2017 Gran Premio Bruno Beghelli

Race details
- Dates: 1 October 2017
- Stages: 1
- Distance: 198.9 km (123.6 mi)
- Winning time: 4h 27' 30"

Results
- Winner / Luis León Sánchez (ESP)
- Second / Sonny Colbrelli (ITA)
- Third / Elia Viviani (ITA)

= 2017 Gran Premio Bruno Beghelli =

The 2017 Gran Premio Bruno Beghelli was the 22nd edition of the Gran Premio Bruno Beghelli road cycling one day race. It was held on 1 October 2017 as part of UCI Europe Tour in category 1.HC.

------------------------------------

• **GIVEN INSTRUCTION**
For each statement, answer yes or no to whether it agrees with the text on the 2017 Gran Premio Bruno Beghelli, and quote the words from that text that decide it. (a) The race was run over a single stage. (b) Elia Viviani finished in second place. (c) The 2017 race was the 22nd edition of the event.

• **GIVEN DATA**
------------------------------------

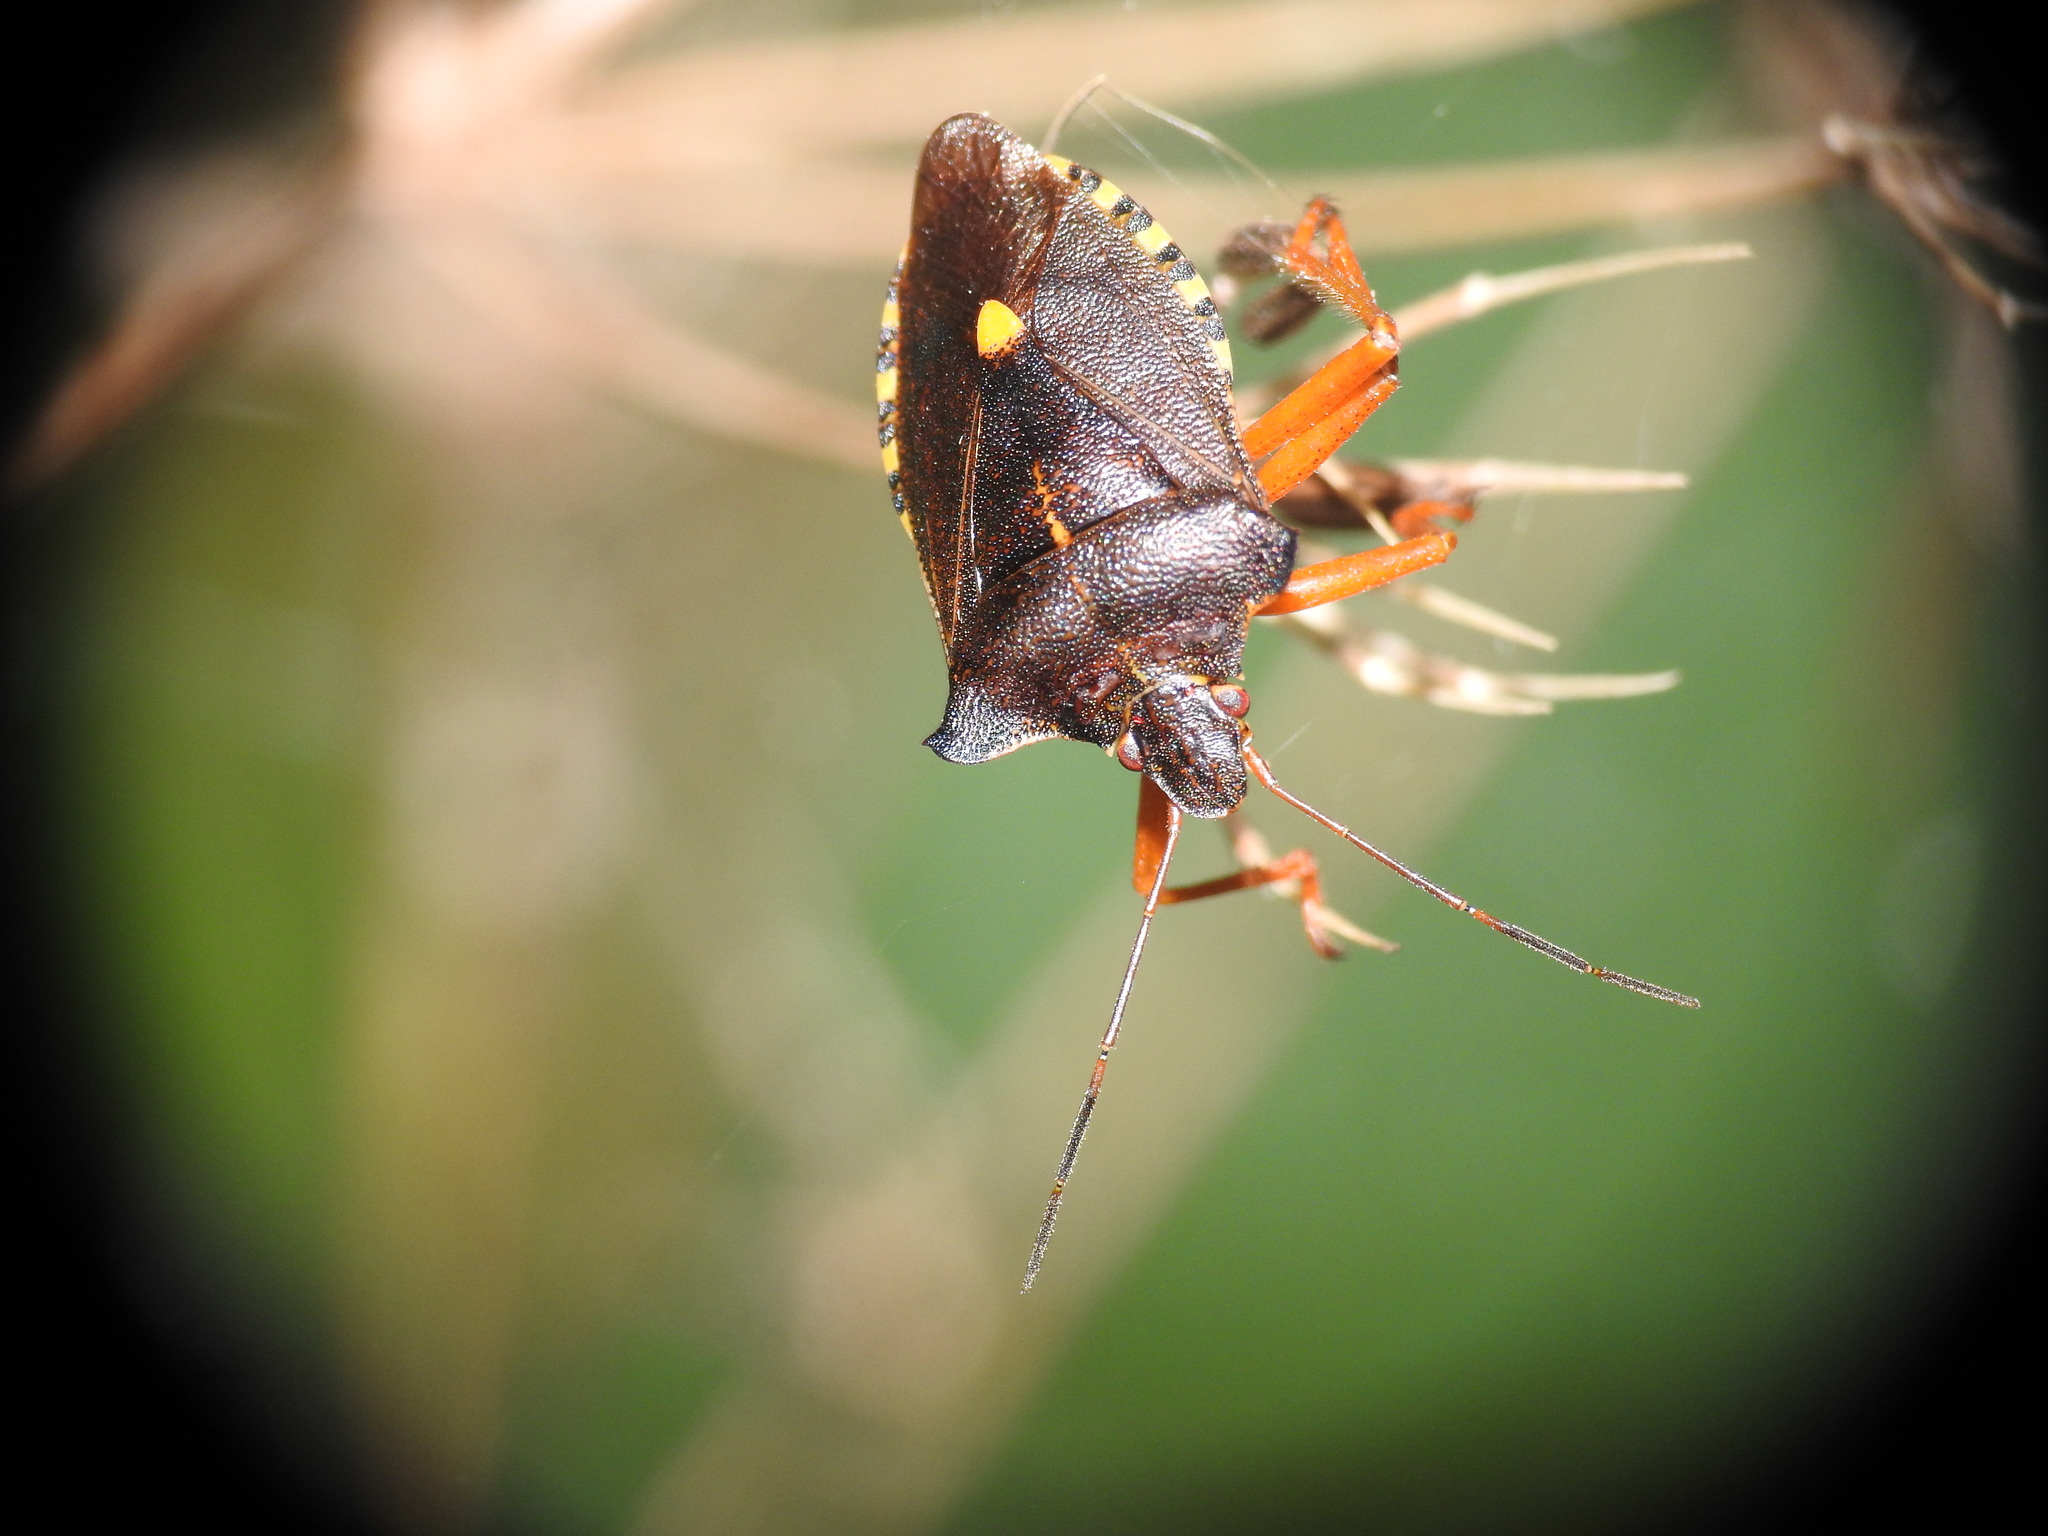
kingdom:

------------------------------------

• **RESULT OF THIS EXERCISE**
(a) Yes: "Stages: 1"
(b) No: "Second / Sonny Colbrelli (ITA)"
(c) Yes: "was the 22nd edition of the Gran Premio Bruno Beghelli road cycling one day race"